Maintenant, voici que tu passes à un ton plus grave : c’est un chant consacré aux anciens amis et aux temps écoulés ; et, tandis que tu presses lentement les touches, tandis que l’harmonie enfle moelleusement ses accents, ces amis du passé et ces jours qui ne sont plus montent devant toi. Le fantôme de ce vieillard qui aimait à prévenir tes besoins, et qui jamais ne cessa de t’honorer, est là parmi les autres ; il te répète, avec un visage calme, recueilli, les paroles qu’il t’adressa sur son lit de mort en te bénissant !
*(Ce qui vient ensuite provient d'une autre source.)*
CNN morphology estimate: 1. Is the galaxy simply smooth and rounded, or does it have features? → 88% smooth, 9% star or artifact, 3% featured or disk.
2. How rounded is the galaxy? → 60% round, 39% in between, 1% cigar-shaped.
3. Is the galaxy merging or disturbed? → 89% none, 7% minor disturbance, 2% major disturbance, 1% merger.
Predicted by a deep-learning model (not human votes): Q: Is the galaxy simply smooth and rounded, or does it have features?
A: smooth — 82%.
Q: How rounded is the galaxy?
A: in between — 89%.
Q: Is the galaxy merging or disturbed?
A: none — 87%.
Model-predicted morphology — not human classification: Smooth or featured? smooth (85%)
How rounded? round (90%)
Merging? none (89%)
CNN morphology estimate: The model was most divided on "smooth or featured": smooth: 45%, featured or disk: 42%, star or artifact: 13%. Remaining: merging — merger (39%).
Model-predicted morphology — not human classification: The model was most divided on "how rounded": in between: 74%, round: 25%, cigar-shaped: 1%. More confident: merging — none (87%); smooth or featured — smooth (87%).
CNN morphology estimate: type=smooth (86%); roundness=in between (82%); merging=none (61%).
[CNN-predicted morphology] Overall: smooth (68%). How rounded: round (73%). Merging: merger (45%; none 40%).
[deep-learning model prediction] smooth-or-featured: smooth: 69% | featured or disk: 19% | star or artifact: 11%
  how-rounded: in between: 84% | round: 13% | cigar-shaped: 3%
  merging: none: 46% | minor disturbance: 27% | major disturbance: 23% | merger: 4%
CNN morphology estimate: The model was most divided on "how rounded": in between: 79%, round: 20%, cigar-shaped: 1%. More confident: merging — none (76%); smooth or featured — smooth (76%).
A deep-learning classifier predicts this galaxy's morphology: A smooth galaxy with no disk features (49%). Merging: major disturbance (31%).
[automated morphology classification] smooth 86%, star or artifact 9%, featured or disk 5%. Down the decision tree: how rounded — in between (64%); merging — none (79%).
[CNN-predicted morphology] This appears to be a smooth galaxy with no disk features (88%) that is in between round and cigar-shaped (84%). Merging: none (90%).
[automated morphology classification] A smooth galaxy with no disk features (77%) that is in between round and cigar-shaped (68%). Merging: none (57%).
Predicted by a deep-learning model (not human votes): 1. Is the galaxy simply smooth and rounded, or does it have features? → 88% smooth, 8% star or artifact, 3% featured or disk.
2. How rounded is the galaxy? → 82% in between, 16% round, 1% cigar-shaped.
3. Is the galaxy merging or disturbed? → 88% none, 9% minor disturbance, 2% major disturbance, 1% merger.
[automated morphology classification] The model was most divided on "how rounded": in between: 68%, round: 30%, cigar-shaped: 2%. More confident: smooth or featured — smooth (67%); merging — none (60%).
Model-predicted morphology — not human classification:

Et du fond du jardin arrive, jonchée de fleurs de la main des enfants, ta petite sœur Ruth, le pied et le cœur aussi légers qu’au temps jadis ; elle s’assied à côté de toi. Du Présent et du Passé, où Ruth est si tendrement enlacée à toutes tes pensées, ton chant s’élance vers l’Avenir. Et, pendant qu’elle vibre en toi comme autour de toi, la noble musique, vous roulant ensemble dans ses flots d’harmonie, vous dérobe le triste spectacle de votre séparation terrestre, en vous ravissant tous deux en extase dans les cieux.



FIN.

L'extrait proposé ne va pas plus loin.